Правда, существовала одна область домашнего хозяйства, которую папа очень любил и считал себя в ней специалистом — покраска. О том, что живописец и маляр — профессии все-таки разные, он и слышать не хотел. Причем приступы вдохновения возникали у него совершенно неожиданно: вернувшись домой с какого-нибудь торжества, он вдруг обнаруживал, что рамы, подоконники и двери давно пора покрасить, и немедленно, прямо в приличном костюме, принимался за дело. Костюм отправлялся на помойку, мы с Жоркой бегали перепачканными, а многострадальная входная дверь носила разноцветные следы всех предыдущих атак. Но вот где папина страсть разворачивалась вовсю, так это на даче! Сесть на свежевыкрашенную скамейку было совершенно обычным для нас делом! Однажды к нам на террасу зашел Константин Михайлович, посидел немножко, поболтал с мамой, а потом задумчиво поинтересовался: «Валя, а ты в курсе, что Жора-большой у гаража красит Жору-маленького?» Мы бросились во двор и видим: оба Жоры плечом к плечу старательно красят гаражные двери. При этом все, что стекало с папиной кисти, попадало прямо на голову брата. Отмыть ее так и не удалось, пришлось побрить наголо.

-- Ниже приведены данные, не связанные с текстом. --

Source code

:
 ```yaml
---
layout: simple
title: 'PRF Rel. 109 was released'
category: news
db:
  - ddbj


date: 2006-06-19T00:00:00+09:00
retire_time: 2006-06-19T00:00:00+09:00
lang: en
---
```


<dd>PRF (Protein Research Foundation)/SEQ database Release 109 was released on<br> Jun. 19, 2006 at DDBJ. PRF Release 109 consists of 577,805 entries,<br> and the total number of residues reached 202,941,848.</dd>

В 1990 ГОДУ, сразу после смерти Георгия Гулиа, его коллеги по «Литературной газете» и Союзу писателей обратились к столичным властям с предложением установить на доме, где он жил, мемориальную доску. Предложение приняли, вышло соответствующее постановление, народный художник России Андрей Бичуков изваял бронзовую плиту с портретом. Назначили и дату открытия, но тут начались весьма странные события. Сначала доску не разрешили повесить, разъяснив, что на нее… потерялись документы. Потом нашлись другие столь же невразумительные причины, потом еще… Фантасмагория продолжалась более десяти лет. Бронзовый Георгий Дмитриевич уютно обосновался в коридоре собственной квартиры. Валентина Григорьевна, вытирая пыль, шутливо с ним препиралась, а маленький Димочка, приезжая в гости, непременно здоровался с дедушкой, нежно целуя его в монументальный нос.
Разрешение установить доску на фасаде дома удалось получить только весной минувшего года, к девяностолетию со дня рождения писателя. Когда с ответственным товарищем из мэрии стали осматривать облюбованное когда-то место, выяснилось, что у расположенного рядом магазина за эти годы сменился профиль. Товарищ заявил, что так не пойдет, мол, известный писатель, «а тут в витрине какие-то юбки». Но Валентина Григорьевна, испугавшись новых проволочек, решительно воспротивилась: «Ничего, он всегда был любитель понаблюдать за женскими юбками, так что ему здесь будет очень даже хорошо!» 28 мая 2003 года при большом стечении публики и высокопоставленных гостей состоялось торжественное открытие мемориальной доски. Теперь веселый писатель Георгий Гулиа круглый год, лукаво улыбаясь, разглядывает яркие витрины дамского магазина, и вид у него действительно очень довольный.
"АиФ Долгожитель", Выпуск 22 (58) от 26 ноября 2004 г.